TEXT FOR ANALYSIS:
I'm writing a tcp client in python3.5 using asyncio After reading How to detect write failure in asyncio? that talk about the high-level streaming api, I've tried to implement using the low level protocol api.

class _ClientProtocol(asyncio.Protocol):
    def connection_made(self, transport):
        self.transport = transport

class Client:
    def __init__(self, loop=None):
        self.protocol = _ClientProtocol()

        if loop is None:
            loop = asyncio.get_event_loop()
        self.loop = loop
        loop.run_until_complete(self._connect())

    async def _connect(self):
        await self.loop.create_connection(
            lambda: self.protocol,
            '127.0.0.1',
            8080,
        )
        # based on https://vorpus.org/blog/some-thoughts-on-asynchronous-api-design-in-a-post-asyncawait-world/#bug-3-closing-time
        self.protocol.transport.set_write_buffer_limits(0)

    def write(self, data):
        self.protocol.transport.write(data)

    def wait_all_data_have_been_written_or_throw():
        pass

client = Client()
client.write(b"some bytes")
client.wait_all_data_have_been_written_or_throw()

As per the python documentation, I know write is non-blocking, and I would like the wait_all_data_have_been_written_or_throw to tell me if all data have been written or if something bad happened in the middle (like a connection lost, but I assume there's way more things that can go bad, and that the underlying socket already return exception about it?)

Does the standard library provide a way to do so ?

The question is mainly related to TCP sockets functionality, not asyncio implementation itself.

Let's look on the following code:

import socket
s = socket.socket(socket.AF_INET, socket.SOCK_STREAM)
s.connect((host, port))
s.send(b'data')

Successful send() call means the data was transferred into kernel space buffer for the socket, nothing more.

Data was not sent via wire, not received by peer and, obviously, not processed by received. Actual sending is performed asynchronously by Operation System Kernel, user code has no control over it.

What's why wait_all_data_have_been_written_or_throw() make not much sense: writing without an error doesn't assume receiving these data by peer but only successful moving from user-space buffer to kernel-space one.

WHAT THIS TASK INVOLVES: From the text on detecting write failures in asyncio, quote the passage starting with "The question is" and going on through "s = socket.socket(socket.AF_INET, socket.SOCK_STREAM)". The entries that follow are taken from a separate source.

(Records from a data source)

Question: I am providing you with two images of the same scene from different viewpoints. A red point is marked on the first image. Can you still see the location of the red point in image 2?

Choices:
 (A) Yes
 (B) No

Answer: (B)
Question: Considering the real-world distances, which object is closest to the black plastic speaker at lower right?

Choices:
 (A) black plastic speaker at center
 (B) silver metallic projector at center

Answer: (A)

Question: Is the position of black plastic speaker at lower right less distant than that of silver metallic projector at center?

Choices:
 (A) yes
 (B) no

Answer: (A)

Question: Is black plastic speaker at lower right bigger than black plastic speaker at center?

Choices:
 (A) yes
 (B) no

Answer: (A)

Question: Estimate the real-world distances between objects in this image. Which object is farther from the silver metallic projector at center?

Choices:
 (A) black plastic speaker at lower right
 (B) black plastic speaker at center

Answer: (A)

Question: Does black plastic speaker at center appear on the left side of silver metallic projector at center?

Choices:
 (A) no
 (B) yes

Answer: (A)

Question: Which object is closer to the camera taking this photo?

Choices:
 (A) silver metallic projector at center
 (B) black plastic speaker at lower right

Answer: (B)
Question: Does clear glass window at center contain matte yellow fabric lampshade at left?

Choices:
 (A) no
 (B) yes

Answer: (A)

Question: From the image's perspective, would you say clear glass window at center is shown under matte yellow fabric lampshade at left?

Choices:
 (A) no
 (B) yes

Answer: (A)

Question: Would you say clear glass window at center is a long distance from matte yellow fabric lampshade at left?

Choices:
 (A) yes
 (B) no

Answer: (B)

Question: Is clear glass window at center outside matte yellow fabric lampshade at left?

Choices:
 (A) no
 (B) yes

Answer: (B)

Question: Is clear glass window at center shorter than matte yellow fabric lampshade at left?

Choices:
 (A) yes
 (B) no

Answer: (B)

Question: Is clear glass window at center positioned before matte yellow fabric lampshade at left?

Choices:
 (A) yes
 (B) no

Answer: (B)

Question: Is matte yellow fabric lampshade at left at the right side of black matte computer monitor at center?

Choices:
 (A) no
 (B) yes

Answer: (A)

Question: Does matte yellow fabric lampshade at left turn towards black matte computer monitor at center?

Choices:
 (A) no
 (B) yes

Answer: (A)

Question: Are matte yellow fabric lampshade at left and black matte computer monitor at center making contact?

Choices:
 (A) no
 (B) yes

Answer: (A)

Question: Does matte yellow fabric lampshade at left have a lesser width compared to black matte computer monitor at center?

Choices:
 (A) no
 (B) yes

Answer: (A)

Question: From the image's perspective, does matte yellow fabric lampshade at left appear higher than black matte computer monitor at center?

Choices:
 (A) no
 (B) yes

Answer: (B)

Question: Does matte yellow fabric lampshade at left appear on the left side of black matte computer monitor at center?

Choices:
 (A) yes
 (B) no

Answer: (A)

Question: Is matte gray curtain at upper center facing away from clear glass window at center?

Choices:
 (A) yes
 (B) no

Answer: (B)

RESULT OF THIS EXERCISE:
The question is mainly related to TCP sockets functionality, not asyncio implementation itself.

Let's look on the following code:

import socket
s = socket.socket(socket.AF_INET, socket.SOCK_STREAM)